* [Collection entries]
=== Begin Enclosure ===
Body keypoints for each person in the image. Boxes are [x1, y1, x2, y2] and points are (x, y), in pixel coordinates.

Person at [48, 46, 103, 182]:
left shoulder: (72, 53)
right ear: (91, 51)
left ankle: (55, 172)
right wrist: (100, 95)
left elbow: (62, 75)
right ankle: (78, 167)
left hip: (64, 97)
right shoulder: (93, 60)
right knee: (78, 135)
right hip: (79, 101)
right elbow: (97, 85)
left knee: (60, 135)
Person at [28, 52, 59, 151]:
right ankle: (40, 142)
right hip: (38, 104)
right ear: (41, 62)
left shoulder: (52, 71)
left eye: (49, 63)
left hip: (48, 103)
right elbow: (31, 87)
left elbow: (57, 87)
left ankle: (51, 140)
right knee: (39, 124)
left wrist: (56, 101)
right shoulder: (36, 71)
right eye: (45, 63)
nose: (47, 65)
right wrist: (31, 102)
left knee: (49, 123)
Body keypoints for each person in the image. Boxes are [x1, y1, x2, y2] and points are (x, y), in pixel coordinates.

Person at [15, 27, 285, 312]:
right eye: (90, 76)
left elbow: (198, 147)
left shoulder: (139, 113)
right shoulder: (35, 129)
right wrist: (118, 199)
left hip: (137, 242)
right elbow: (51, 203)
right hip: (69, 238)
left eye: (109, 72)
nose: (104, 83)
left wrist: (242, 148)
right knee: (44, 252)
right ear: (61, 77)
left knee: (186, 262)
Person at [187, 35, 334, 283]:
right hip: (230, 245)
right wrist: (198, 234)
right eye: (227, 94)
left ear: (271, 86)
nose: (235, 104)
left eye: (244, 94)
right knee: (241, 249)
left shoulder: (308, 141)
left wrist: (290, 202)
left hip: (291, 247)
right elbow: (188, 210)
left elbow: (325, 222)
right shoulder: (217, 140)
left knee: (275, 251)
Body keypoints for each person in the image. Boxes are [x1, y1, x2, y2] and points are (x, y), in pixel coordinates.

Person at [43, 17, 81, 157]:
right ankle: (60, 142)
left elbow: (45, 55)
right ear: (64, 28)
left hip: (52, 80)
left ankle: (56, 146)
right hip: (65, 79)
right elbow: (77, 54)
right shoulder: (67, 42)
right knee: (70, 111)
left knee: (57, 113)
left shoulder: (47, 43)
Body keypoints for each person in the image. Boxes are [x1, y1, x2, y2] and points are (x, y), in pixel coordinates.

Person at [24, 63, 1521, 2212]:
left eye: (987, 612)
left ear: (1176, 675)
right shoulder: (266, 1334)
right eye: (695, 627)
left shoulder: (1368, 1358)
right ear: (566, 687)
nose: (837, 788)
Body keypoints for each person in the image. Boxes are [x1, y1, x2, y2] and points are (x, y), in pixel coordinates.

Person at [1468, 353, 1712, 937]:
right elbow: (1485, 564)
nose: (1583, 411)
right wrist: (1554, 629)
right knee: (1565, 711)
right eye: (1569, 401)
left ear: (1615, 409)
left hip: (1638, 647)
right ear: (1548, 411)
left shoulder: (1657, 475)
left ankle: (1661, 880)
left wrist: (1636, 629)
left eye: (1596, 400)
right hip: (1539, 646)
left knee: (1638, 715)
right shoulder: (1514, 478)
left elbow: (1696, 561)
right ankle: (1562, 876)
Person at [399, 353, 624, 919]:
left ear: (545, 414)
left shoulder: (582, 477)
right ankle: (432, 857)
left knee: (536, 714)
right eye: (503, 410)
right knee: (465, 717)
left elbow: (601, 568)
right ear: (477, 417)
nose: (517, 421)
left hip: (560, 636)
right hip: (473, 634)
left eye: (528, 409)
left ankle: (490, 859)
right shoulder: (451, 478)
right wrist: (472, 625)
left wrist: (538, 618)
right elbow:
=== End Enclosure ===
* [Assignment] Write out every record, exactly as written.

* [Solution for this exercise]
Body keypoints for each person in the image. Boxes are [x1, y1, x2, y2] and points are (x, y), in pixel coordinates.

Person at [48, 46, 103, 182]:
left shoulder: (72, 53)
right ear: (91, 51)
left ankle: (55, 172)
right wrist: (100, 95)
left elbow: (62, 75)
right ankle: (78, 167)
left hip: (64, 97)
right shoulder: (93, 60)
right knee: (78, 135)
right hip: (79, 101)
right elbow: (97, 85)
left knee: (60, 135)
Person at [28, 52, 59, 151]:
right ankle: (40, 142)
right hip: (38, 104)
right ear: (41, 62)
left shoulder: (52, 71)
left eye: (49, 63)
left hip: (48, 103)
right elbow: (31, 87)
left elbow: (57, 87)
left ankle: (51, 140)
right knee: (39, 124)
left wrist: (56, 101)
right shoulder: (36, 71)
right eye: (45, 63)
nose: (47, 65)
right wrist: (31, 102)
left knee: (49, 123)
Body keypoints for each person in the image. Boxes are [x1, y1, x2, y2] and points are (x, y), in pixel coordinates.

Person at [15, 27, 285, 312]:
right eye: (90, 76)
left elbow: (198, 147)
left shoulder: (139, 113)
right shoulder: (35, 129)
right wrist: (118, 199)
left hip: (137, 242)
right elbow: (51, 203)
right hip: (69, 238)
left eye: (109, 72)
nose: (104, 83)
left wrist: (242, 148)
right knee: (44, 252)
right ear: (61, 77)
left knee: (186, 262)
Person at [187, 35, 334, 283]:
right hip: (230, 245)
right wrist: (198, 234)
right eye: (227, 94)
left ear: (271, 86)
nose: (235, 104)
left eye: (244, 94)
right knee: (241, 249)
left shoulder: (308, 141)
left wrist: (290, 202)
left hip: (291, 247)
right elbow: (188, 210)
left elbow: (325, 222)
right shoulder: (217, 140)
left knee: (275, 251)
Body keypoints for each person in the image. Boxes are [x1, y1, x2, y2] and points are (x, y), in pixel coordinates.

Person at [43, 17, 81, 157]:
right ankle: (60, 142)
left elbow: (45, 55)
right ear: (64, 28)
left hip: (52, 80)
left ankle: (56, 146)
right hip: (65, 79)
right elbow: (77, 54)
right shoulder: (67, 42)
right knee: (70, 111)
left knee: (57, 113)
left shoulder: (47, 43)
Body keypoints for each person in the image. Boxes are [x1, y1, x2, y2] and points are (x, y), in pixel coordinates.

Person at [24, 63, 1521, 2212]:
left eye: (987, 612)
left ear: (1176, 675)
right shoulder: (266, 1334)
right eye: (695, 627)
left shoulder: (1368, 1358)
right ear: (566, 687)
nose: (837, 788)
Body keypoints for each person in the image. Boxes are [x1, y1, x2, y2] and points are (x, y), in pixel coordinates.

Person at [1468, 353, 1712, 937]:
right elbow: (1485, 564)
nose: (1583, 411)
right wrist: (1554, 629)
right knee: (1565, 711)
right eye: (1569, 401)
left ear: (1615, 409)
left hip: (1638, 647)
right ear: (1548, 411)
left shoulder: (1657, 475)
left ankle: (1661, 880)
left wrist: (1636, 629)
left eye: (1596, 400)
right hip: (1539, 646)
left knee: (1638, 715)
right shoulder: (1514, 478)
left elbow: (1696, 561)
right ankle: (1562, 876)
Person at [399, 353, 624, 919]:
left ear: (545, 414)
left shoulder: (582, 477)
right ankle: (432, 857)
left knee: (536, 714)
right eye: (503, 410)
right knee: (465, 717)
left elbow: (601, 568)
right ear: (477, 417)
nose: (517, 421)
left hip: (560, 636)
right hip: (473, 634)
left eye: (528, 409)
left ankle: (490, 859)
right shoulder: (451, 478)
right wrist: (472, 625)
left wrist: (538, 618)
right elbow:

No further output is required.